• **ASSIGNED TASK**
List every line of the rows below that contains the string "inHg", matching case exactly.

(Data records)

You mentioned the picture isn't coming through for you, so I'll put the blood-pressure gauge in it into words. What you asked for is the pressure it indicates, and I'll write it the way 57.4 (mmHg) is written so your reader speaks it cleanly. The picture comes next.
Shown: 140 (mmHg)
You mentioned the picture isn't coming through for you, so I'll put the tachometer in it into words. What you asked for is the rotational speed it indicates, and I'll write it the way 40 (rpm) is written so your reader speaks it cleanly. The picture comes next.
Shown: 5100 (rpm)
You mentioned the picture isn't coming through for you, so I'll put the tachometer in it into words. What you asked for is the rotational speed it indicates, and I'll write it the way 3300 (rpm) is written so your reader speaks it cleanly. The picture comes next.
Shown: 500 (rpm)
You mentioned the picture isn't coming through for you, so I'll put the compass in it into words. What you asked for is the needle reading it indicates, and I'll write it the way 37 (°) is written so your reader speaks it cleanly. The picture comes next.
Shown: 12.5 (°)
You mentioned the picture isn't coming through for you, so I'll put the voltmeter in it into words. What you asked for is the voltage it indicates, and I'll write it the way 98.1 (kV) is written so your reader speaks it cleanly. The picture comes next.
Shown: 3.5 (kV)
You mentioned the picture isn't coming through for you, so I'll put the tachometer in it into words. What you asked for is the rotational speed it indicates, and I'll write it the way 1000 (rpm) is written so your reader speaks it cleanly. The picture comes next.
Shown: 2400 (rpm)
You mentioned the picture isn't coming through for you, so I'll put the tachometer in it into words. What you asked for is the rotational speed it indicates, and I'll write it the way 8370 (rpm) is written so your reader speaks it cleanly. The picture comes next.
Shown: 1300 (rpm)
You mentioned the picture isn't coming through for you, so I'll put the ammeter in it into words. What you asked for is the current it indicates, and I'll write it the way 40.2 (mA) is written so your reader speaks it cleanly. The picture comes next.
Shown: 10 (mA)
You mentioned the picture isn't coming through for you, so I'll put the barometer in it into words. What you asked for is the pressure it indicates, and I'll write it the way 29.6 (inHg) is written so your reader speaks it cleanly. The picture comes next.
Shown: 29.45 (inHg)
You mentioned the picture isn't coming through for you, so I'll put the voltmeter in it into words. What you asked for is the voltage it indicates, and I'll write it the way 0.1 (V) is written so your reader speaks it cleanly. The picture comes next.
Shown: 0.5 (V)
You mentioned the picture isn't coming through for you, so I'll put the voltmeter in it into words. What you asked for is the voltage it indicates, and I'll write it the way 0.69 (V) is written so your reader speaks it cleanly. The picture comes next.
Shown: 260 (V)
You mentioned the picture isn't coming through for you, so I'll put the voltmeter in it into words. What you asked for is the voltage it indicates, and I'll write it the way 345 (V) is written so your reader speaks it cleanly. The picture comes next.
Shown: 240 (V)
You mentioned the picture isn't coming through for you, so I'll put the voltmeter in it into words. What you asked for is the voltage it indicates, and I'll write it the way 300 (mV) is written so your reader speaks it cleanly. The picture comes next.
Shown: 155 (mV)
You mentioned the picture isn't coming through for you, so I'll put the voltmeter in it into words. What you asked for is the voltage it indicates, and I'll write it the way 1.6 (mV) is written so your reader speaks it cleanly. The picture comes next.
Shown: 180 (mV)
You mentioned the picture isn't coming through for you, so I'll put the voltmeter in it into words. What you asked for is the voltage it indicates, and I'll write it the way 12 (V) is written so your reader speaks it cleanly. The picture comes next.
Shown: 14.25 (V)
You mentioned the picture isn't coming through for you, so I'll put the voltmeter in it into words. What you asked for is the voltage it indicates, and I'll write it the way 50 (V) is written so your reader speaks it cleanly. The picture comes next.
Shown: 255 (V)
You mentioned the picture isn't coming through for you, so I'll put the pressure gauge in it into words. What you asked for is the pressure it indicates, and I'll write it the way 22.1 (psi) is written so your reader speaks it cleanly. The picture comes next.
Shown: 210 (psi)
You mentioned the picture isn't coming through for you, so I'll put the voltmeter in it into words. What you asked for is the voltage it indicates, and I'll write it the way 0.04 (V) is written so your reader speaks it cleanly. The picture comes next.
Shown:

• **ANSWER SECTION**
You mentioned the picture isn't coming through for you, so I'll put the barometer in it into words. What you asked for is the pressure it indicates, and I'll write it the way 29.6 (inHg) is written so your reader speaks it cleanly. The picture comes next.
Shown: 29.45 (inHg)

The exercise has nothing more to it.